1I'm skipping over some important aspects of how Git transfers commits from one repository to another here. GitHub, as I mentioned, has both your and their repository on the same web-site, so they can and do cheat here—they don't have to transfer anything anywhere, they have all of it. Similarly, they don't actually run git merge, because that requires a work-tree: the repositories on GitHub are all so-called bare repositories, with no work-trees. But all of these are finicky details that spoil the nice overview idea of "GitHub runs a test merge": they do actually run a test merge. They just have a lot of sideways tricky bits they have to use to achieve it.

It's also worth mentioning, in this footnote, that GitHub do the equivalent of git merge --no-ff here. There is no option to do the equivalent of git merge --ff-only or git merge without any fast-forward control knob.

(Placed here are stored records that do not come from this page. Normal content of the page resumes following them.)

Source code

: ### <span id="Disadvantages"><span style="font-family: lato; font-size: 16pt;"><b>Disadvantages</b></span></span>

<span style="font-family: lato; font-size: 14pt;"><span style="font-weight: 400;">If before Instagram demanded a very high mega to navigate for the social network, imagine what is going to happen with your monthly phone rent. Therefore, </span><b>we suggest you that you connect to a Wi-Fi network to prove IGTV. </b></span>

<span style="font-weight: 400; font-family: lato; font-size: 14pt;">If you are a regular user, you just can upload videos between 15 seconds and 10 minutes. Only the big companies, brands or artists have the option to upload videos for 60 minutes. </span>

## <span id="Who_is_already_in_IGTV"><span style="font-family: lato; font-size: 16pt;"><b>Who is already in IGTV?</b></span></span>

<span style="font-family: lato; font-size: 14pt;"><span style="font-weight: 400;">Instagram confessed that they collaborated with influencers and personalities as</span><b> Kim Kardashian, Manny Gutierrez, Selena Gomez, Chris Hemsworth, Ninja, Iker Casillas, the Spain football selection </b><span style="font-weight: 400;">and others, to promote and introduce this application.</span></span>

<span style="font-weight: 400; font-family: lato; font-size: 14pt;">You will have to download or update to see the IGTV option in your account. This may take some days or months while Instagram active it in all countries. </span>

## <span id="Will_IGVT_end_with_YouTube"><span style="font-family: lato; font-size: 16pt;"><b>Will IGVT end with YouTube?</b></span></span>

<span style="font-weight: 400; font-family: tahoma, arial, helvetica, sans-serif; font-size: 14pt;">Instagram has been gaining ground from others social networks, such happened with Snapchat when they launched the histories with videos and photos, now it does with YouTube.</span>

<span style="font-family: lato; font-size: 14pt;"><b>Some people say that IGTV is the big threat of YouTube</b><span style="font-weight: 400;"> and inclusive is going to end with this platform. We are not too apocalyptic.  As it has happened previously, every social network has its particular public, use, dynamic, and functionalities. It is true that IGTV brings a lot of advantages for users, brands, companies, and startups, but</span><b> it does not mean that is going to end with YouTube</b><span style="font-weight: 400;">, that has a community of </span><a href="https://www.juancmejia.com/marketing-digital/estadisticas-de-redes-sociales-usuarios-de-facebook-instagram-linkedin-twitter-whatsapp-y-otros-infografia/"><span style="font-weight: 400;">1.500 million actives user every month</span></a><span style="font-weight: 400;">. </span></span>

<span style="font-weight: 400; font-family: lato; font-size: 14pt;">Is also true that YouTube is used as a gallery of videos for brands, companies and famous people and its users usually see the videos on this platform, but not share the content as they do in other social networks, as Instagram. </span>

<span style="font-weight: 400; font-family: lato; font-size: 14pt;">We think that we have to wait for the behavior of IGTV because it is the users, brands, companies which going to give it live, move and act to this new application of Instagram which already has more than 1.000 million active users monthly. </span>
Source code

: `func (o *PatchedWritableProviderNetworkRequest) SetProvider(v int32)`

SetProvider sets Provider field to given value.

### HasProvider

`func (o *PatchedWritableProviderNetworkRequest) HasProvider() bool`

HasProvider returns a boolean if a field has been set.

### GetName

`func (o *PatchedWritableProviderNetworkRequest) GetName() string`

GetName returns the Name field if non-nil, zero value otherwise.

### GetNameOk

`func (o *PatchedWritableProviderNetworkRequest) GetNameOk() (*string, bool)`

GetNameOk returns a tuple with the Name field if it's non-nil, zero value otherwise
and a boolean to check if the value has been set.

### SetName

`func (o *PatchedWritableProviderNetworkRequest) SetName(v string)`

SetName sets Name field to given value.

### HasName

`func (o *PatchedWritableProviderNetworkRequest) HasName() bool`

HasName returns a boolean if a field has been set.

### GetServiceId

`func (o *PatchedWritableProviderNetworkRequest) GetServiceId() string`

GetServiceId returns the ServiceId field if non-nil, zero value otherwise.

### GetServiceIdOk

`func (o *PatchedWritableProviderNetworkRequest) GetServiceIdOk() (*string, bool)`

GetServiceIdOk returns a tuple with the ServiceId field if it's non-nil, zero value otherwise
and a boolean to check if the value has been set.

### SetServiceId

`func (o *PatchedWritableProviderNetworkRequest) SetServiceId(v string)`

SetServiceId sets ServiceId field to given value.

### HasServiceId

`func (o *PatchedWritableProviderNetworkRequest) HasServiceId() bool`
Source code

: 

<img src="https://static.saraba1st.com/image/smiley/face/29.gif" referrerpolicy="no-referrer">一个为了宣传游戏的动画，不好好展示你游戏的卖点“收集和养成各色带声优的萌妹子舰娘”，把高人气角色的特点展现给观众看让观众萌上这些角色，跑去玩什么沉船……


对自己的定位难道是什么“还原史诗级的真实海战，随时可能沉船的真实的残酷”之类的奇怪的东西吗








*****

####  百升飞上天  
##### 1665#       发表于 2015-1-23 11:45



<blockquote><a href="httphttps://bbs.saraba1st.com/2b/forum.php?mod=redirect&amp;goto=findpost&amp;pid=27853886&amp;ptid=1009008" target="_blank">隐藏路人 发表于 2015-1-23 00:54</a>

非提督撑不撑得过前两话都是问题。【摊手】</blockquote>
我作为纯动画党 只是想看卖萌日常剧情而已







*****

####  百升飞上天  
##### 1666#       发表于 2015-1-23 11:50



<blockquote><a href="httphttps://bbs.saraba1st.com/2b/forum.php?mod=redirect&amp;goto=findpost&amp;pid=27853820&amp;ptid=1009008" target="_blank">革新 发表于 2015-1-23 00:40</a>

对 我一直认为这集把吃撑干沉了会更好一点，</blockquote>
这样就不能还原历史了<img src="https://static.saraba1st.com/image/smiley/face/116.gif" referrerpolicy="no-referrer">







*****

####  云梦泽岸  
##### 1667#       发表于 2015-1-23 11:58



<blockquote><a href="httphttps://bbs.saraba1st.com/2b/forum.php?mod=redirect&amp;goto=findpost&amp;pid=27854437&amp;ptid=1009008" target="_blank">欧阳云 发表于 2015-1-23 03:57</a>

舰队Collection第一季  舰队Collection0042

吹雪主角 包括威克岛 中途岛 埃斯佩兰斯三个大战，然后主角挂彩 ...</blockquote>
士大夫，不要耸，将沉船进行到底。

For pull request N, the pull-requested commit itself is fetch-able under the reference refs/pull/N/head. If the test merge succeeds, it's under the reference refs/pull/N/merge.

Upvotes: 7

bananaspy
bananaspy

Reputation: 551

As per my understanding a merge conflict generally occurs when the same line of a file are different in two different branches

This is not quite like that. Git detects conflict when you change the same line of a file in two different branches and then try to merge them together.

In your example you have changed the first line of a file in branch D1 but didn't touch it in dev branch, so the merging process looks like "take a first line change from branch D1 and apply it to the first line in branch dev".

On the contrary, if you (or somebody else) change the first line of a file in branch dev after creating D1, and then you change that line in D1, the merge process will look like: "there was a change of the first line in branch D1 and also in branch dev - what change should I consider to be the the main one?" - this is what merge conflict looks like.